EXTRACTED TEXT –
We search for answers to our own questions in numerology, in astrology, in palmistry, in black magic, in prayers, in divinity, in exorcism. Little do we realize that all questions are best answered by the minds and hearts that ask these. The world seeks happiness in money, in relations, in responsibilities, in vanity, in nature, in art, in education, in sport, in politics, in God and in the devil. Each and every goal, each and every road to happiness is glorified by us. We run after these all our lives, never reach the so precious dreams we created ourselves, and then quit, at times, forever. The blame, the loss, the tragedy is all ours. We all have the power to personify lifeless objects, to end life, generate it again and to turn coal to diamond and iron to steel. Still we lose; we lose to none, but our own weaknesses, our own shortfalls.
To this, my friend added the age-old golden words “no one was born perfect”. But yes, no one was born so imperfect too. When we listen through our ears, think from the brain, see from our eyes, love from our hearts and speak from our lips, we perceive the world, as the world outside wants us to perceive it. We chase other’s dreams, their goals, their destinies, play with their rules and lose. The day we learn to listen from our hearts, speak from the eyes, love from the soul and not hear all we listen, we shall make our own rules; design a new game, play and play to win. All those whom we revere and remember for having succeeded in life, having won hands down, were the ones who never played other’s game. They had new goals, new roads, new playgrounds and thus no competition. Newton, Einstein, Socrates, Leonardo da Vinci, Pythagoas, Lincoln, Gandhi, mother Teresa or Bill Gates or the endless list of great musicians, leaders, rulers, sculptors or intellectuals, any number of pages would not suffice to append. Those who defined their own horizons, designed their own games and played from their hearts, heads and souls.... defined their own fate and their own destiny and never lost.

ENTRIES PROVIDED –
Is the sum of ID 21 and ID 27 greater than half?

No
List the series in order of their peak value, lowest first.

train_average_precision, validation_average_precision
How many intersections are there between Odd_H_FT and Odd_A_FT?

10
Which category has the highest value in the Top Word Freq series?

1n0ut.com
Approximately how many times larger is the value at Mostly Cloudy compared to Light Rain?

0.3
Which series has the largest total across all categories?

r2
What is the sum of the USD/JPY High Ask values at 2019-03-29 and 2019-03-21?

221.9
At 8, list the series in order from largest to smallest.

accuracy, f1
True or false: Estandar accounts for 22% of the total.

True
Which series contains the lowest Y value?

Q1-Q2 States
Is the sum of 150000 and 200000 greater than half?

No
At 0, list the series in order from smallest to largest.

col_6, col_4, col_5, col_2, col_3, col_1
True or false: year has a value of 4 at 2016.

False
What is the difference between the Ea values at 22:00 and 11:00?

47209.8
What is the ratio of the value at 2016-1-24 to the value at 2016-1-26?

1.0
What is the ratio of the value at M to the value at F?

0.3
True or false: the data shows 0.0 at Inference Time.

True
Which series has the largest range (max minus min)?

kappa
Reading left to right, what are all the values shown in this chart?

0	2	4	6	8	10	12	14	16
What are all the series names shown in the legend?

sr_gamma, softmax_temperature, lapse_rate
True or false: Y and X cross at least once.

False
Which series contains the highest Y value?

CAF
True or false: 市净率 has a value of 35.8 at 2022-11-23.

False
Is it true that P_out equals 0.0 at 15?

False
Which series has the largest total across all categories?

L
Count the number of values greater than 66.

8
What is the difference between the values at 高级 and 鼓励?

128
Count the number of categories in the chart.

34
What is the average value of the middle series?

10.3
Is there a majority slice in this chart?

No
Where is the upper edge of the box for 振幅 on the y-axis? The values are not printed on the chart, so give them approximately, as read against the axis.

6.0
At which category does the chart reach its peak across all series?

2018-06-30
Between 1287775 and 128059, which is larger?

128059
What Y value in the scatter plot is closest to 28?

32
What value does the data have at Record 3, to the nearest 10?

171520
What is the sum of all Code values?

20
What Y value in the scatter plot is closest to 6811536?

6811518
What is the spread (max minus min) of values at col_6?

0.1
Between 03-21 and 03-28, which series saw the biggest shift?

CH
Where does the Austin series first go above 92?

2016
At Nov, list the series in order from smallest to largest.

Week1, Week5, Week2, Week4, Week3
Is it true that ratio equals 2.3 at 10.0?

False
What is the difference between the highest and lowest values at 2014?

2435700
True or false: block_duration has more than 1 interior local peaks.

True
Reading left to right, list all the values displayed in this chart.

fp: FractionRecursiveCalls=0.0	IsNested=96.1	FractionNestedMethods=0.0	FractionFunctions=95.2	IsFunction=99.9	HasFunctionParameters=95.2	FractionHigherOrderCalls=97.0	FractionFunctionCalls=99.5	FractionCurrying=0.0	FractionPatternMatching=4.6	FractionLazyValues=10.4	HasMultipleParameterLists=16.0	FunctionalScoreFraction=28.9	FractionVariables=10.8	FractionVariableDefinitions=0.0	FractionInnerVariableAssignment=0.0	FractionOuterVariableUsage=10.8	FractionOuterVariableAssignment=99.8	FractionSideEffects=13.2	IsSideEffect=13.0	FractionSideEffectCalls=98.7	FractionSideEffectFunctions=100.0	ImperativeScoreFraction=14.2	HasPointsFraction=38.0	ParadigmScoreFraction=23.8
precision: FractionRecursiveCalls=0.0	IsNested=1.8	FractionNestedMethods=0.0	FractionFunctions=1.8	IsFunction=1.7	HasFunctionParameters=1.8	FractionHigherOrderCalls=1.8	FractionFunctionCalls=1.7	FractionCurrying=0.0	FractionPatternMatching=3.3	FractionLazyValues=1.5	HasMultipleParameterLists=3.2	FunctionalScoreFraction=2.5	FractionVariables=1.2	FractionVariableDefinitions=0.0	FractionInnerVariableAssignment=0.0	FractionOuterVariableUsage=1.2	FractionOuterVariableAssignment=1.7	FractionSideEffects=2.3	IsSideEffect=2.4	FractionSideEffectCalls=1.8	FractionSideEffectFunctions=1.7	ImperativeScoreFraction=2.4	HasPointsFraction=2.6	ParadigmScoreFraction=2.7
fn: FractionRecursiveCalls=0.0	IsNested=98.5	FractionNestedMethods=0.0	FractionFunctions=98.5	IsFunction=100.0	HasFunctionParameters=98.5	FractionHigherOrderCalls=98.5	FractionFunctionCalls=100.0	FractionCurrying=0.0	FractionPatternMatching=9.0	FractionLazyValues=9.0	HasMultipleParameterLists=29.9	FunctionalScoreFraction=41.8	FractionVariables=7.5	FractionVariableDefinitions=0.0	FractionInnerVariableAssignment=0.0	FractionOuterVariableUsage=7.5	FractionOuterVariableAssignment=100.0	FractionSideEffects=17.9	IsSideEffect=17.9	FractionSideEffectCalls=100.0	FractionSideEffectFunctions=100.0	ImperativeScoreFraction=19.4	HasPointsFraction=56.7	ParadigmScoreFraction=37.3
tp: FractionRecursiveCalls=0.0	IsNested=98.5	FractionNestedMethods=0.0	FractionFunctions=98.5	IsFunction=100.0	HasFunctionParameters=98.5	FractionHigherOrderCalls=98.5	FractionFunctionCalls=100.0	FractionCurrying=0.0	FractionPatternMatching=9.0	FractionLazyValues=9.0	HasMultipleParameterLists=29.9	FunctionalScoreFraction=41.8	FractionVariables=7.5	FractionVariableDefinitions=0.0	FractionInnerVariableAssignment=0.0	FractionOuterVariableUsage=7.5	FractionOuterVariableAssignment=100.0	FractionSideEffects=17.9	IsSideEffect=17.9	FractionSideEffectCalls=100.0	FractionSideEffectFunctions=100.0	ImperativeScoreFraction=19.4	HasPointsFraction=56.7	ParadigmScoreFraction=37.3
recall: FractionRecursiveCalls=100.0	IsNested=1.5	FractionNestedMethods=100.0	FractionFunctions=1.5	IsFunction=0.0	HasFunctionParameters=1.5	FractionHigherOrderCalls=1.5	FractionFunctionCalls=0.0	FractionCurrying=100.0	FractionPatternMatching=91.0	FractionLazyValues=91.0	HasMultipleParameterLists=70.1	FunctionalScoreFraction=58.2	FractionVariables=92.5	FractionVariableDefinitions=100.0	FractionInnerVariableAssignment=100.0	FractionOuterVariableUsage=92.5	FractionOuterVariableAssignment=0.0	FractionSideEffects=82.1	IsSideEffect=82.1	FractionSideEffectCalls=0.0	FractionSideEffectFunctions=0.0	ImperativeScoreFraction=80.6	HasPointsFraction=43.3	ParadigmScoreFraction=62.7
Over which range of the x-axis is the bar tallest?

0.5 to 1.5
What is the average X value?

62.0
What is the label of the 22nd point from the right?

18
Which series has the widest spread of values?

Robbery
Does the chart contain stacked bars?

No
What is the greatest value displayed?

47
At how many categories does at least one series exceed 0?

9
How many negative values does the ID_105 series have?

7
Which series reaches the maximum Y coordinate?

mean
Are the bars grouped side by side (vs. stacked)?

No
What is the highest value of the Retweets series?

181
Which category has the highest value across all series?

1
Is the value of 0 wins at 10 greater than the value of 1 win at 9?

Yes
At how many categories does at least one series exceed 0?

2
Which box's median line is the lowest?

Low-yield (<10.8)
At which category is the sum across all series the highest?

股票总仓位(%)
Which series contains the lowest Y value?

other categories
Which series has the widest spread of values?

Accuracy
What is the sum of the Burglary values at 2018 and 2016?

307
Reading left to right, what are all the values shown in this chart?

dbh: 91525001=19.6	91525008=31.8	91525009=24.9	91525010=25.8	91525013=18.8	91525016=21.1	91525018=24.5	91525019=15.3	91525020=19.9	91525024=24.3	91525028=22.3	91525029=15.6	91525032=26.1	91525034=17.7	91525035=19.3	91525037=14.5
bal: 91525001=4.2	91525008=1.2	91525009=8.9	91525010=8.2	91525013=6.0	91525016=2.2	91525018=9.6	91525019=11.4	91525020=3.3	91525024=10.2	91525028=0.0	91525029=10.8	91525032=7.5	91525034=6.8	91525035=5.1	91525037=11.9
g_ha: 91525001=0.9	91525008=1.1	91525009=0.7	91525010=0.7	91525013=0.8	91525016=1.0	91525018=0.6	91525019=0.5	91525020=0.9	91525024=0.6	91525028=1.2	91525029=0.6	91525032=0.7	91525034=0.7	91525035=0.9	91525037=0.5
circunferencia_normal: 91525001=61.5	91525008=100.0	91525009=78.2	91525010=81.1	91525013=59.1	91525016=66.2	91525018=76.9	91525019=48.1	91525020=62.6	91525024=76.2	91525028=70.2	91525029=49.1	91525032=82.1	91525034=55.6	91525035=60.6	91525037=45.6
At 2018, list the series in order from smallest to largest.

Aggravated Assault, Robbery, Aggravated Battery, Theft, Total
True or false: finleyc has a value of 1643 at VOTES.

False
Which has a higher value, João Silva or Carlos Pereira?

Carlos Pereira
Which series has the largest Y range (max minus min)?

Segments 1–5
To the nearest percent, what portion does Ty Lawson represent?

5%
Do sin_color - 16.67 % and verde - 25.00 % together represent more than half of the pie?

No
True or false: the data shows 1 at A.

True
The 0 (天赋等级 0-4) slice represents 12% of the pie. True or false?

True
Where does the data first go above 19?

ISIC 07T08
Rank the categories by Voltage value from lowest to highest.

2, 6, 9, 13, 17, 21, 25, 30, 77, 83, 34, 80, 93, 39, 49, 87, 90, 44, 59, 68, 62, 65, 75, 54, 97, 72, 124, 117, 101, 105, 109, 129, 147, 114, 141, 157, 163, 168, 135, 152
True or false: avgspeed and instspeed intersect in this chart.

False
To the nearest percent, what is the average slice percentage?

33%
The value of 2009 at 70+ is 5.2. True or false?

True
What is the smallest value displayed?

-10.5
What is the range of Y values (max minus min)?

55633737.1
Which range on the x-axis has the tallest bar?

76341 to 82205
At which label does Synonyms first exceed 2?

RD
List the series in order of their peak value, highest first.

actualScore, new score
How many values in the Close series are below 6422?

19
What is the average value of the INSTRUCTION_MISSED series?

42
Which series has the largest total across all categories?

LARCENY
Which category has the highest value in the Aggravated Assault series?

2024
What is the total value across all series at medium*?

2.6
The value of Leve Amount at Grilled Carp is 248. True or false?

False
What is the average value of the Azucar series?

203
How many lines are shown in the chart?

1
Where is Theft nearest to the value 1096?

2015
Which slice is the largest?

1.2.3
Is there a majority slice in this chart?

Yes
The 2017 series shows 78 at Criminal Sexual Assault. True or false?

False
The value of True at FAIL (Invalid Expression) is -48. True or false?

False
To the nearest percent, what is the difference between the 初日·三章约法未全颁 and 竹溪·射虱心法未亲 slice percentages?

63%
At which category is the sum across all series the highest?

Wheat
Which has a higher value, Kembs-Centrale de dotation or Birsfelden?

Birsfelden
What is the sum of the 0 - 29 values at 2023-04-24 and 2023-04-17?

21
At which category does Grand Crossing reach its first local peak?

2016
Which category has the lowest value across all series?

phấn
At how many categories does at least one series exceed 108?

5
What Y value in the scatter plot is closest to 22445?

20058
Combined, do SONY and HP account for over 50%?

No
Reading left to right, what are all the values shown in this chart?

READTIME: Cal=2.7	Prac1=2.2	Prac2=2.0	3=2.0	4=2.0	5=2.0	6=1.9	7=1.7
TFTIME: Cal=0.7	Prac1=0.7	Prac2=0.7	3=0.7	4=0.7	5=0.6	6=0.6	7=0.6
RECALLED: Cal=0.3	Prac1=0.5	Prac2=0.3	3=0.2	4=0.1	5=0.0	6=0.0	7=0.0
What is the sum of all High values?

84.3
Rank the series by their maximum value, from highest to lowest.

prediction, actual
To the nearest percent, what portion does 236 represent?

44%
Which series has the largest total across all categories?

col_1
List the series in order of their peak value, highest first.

WORK TO COMPLETE – Put this sentence from the passage about chasing happiness into Spanish: "Each and every goal, each and every road to happiness is glorified by us." Work from the passage about chasing happiness alone.

OUTPUT OF THE EXERCISE – Glorificamos todos y cada uno de los objetivos, todos y cada uno de los caminos hacia la felicidad.